If you would like a simple checklist of what usually matters most for reimbursement outcomes, prioritize these:
- Are you contracted with the payer under the right entity (Type 1 vs Type 2)?
- Are rendering + billing provider fields correct on claims? Source
- Do you know your top 10 CPT codes and their allowed amounts per payer?
- Do you have denial trends by payer and reason code?
- Can you show the payer why your rates should change (data + volume + access)? Source
A warm (but important) closing note
If reimbursement feels confusing, it’s not because you’re missing something obvious. It’s because payment is a mix of policy (Medicare/Medicaid), negotiation (commercial), and mechanics (credentialed and enrolled + NPIs + claim fields).
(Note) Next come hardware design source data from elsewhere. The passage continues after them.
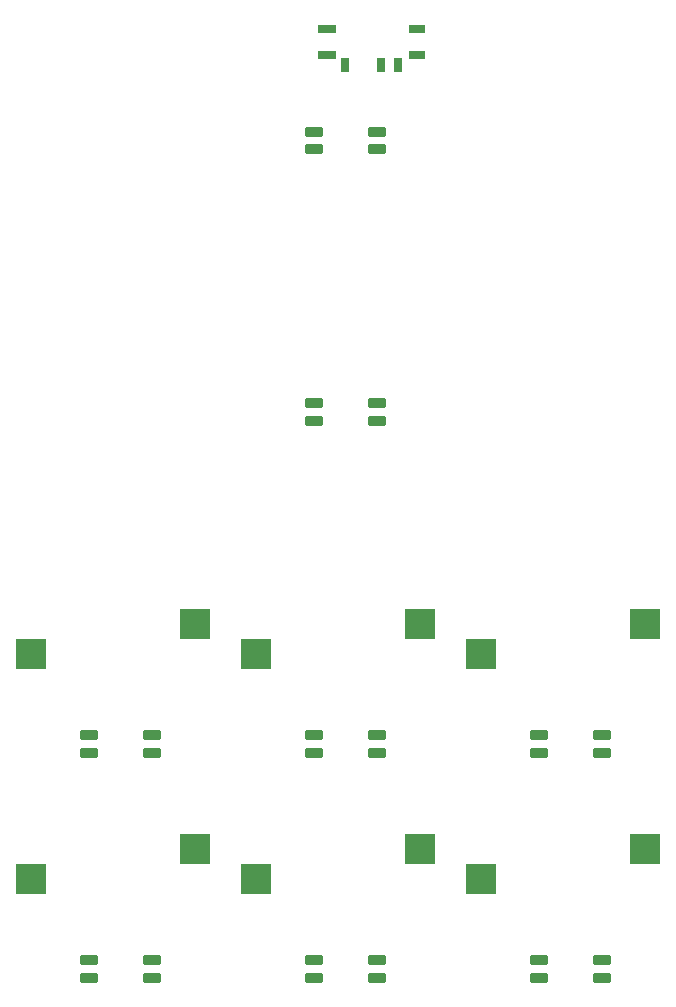
<source format=gbp>
%TF.GenerationSoftware,KiCad,Pcbnew,(6.0.4)*%
%TF.CreationDate,2022-04-07T14:17:58+02:00*%
%TF.ProjectId,Little Big Scroll 6,4c697474-6c65-4204-9269-67205363726f,v1.01*%
%TF.SameCoordinates,Original*%
%TF.FileFunction,Paste,Bot*%
%TF.FilePolarity,Positive*%
%FSLAX46Y46*%
G04 Gerber Fmt 4.6, Leading zero omitted, Abs format (unit mm)*
G04 Created by KiCad (PCBNEW (6.0.4)) date 2022-04-07 14:17:58*
%MOMM*%
%LPD*%
G01*
G04 APERTURE LIST*
G04 Aperture macros list*
%AMRoundRect*
0 Rectangle with rounded corners*
0 $1 Rounding radius*
0 $2 $3 $4 $5 $6 $7 $8 $9 X,Y pos of 4 corners*
0 Add a 4 corners polygon primitive as box body*
4,1,4,$2,$3,$4,$5,$6,$7,$8,$9,$2,$3,0*
0 Add four circle primitives for the rounded corners*
1,1,$1+$1,$2,$3*
1,1,$1+$1,$4,$5*
1,1,$1+$1,$6,$7*
1,1,$1+$1,$8,$9*
0 Add four rect primitives between the rounded corners*
20,1,$1+$1,$2,$3,$4,$5,0*
20,1,$1+$1,$4,$5,$6,$7,0*
20,1,$1+$1,$6,$7,$8,$9,0*
20,1,$1+$1,$8,$9,$2,$3,0*%
G04 Aperture macros list end*
%ADD10R,2.550000X2.500000*%
%ADD11RoundRect,0.082000X-0.668000X0.328000X-0.668000X-0.328000X0.668000X-0.328000X0.668000X0.328000X0*%
%ADD12RoundRect,0.082000X0.668000X-0.328000X0.668000X0.328000X-0.668000X0.328000X-0.668000X-0.328000X0*%
%ADD13R,0.800000X1.200000*%
%ADD14R,1.400000X0.800000*%
%ADD15R,1.500000X0.800000*%
G04 APERTURE END LIST*
D10*
X83660000Y-100620000D03*
X97510000Y-98080000D03*
X102710000Y-100620000D03*
X116560000Y-98080000D03*
X121760000Y-100620000D03*
X135610000Y-98080000D03*
X83660000Y-119670000D03*
X97510000Y-117130000D03*
X102710000Y-119670000D03*
X116560000Y-117130000D03*
X121760000Y-119670000D03*
X135610000Y-117130000D03*
D11*
X93870000Y-107489999D03*
X93870000Y-108989999D03*
X88570000Y-108989999D03*
X88570000Y-107489999D03*
X107620000Y-107489999D03*
X107620000Y-108989999D03*
X112920000Y-108989999D03*
X112920000Y-107489999D03*
X126670000Y-107489999D03*
X126670000Y-108989999D03*
X131970000Y-108989999D03*
X131970000Y-107489999D03*
X88570000Y-126539999D03*
X88570000Y-128039999D03*
X93870000Y-128039999D03*
X93870000Y-126539999D03*
X107620000Y-126539999D03*
X107620000Y-128039999D03*
X112920000Y-128039999D03*
X112920000Y-126539999D03*
X126670000Y-126539999D03*
X126670000Y-128039999D03*
X131970000Y-128039999D03*
X131970000Y-126539999D03*
D12*
X112920000Y-57870001D03*
X112920000Y-56370001D03*
X107620000Y-56370001D03*
X107620000Y-57870001D03*
X112920000Y-80865001D03*
X112920000Y-79365001D03*
X107620000Y-79365001D03*
X107620000Y-80865001D03*
D13*
X110240000Y-50750000D03*
X113240000Y-50750000D03*
X114740000Y-50750000D03*
D14*
X116340000Y-47650000D03*
D15*
X108690000Y-47650000D03*
D14*
X116340000Y-49850000D03*
D15*
X108690000Y-49850000D03*
M02*

</source>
At CheckpointEHR, we firmly believe that providers shouldn’t have to “guess” their way to healthy cash flow. The more clearly you can see your payer mix, allowed amounts, and denial patterns, the more confidence you’ll have — whether you’re solo, group, or somewhere in between.
Want a practical next step? Pull a report of your top CPT codes by payer and compare:
- charges vs allowed vs paid
- denial rate by payer
- days to payment by payer
That one snapshot will usually tell you more than a dozen hunches.